Tally the lines below that contain "street" and reply with only the tally.

• [INPUT DATA]:
******************************
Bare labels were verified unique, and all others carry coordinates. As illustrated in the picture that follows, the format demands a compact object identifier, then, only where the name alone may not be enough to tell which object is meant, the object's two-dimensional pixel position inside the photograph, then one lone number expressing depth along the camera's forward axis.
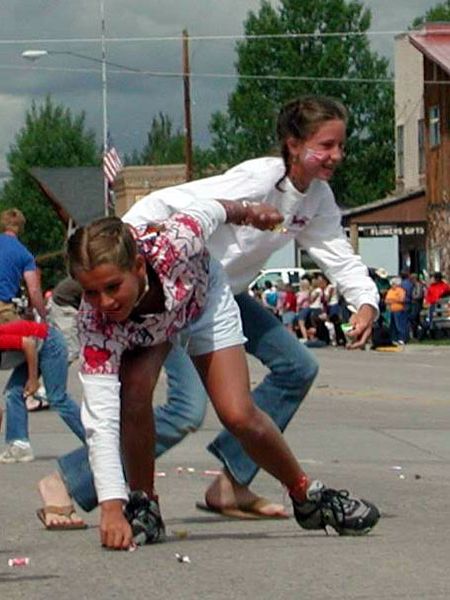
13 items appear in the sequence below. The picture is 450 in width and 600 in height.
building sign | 53.66
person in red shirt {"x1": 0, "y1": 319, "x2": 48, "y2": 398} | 10.70
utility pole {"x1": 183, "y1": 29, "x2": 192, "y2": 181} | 51.81
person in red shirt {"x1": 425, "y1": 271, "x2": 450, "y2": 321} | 38.19
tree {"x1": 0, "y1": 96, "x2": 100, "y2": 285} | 91.25
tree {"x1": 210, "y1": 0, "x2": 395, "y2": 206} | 90.56
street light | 51.12
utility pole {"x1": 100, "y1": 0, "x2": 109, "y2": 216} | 57.38
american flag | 58.62
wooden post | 52.72
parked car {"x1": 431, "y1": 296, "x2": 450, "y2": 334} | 38.06
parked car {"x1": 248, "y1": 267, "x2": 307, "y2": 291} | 51.47
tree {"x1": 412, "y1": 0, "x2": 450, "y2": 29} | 93.69
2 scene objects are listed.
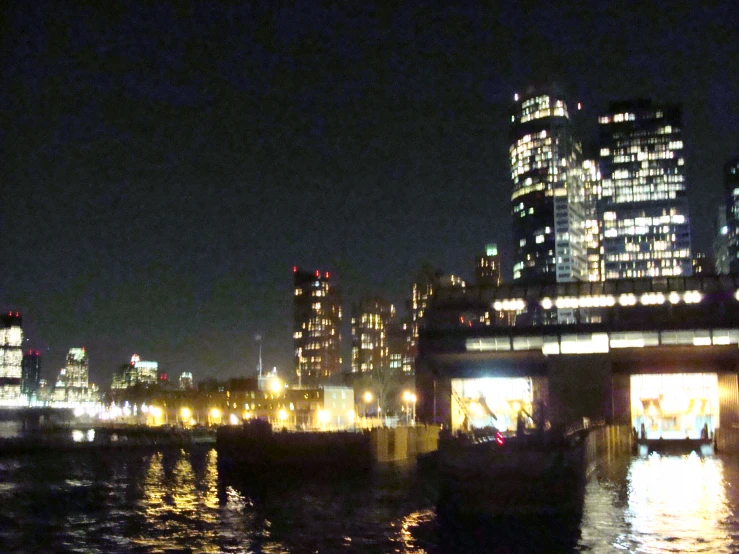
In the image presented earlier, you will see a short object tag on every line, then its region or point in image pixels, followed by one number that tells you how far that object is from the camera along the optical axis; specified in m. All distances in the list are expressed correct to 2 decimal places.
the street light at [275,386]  123.88
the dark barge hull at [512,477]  39.09
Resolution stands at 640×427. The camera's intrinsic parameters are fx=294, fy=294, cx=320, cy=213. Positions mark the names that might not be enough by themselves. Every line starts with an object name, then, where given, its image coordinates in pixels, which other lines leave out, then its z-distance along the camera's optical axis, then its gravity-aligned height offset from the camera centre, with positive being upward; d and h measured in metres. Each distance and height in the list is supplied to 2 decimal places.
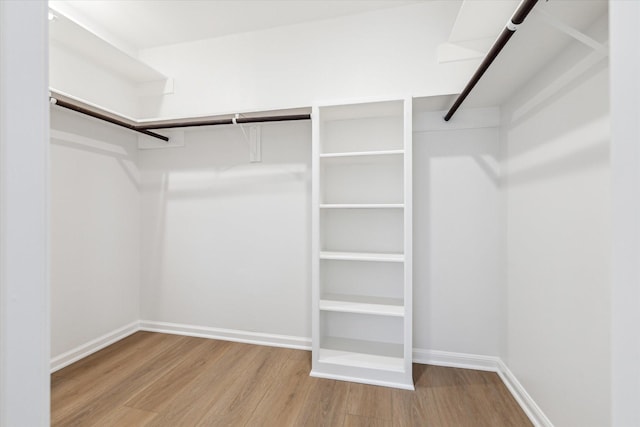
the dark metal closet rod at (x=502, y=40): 0.99 +0.69
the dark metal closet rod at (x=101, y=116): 1.76 +0.66
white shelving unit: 1.98 -0.19
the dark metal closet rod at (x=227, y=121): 2.06 +0.68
******************************
• [SOLVED PROBLEM]: 2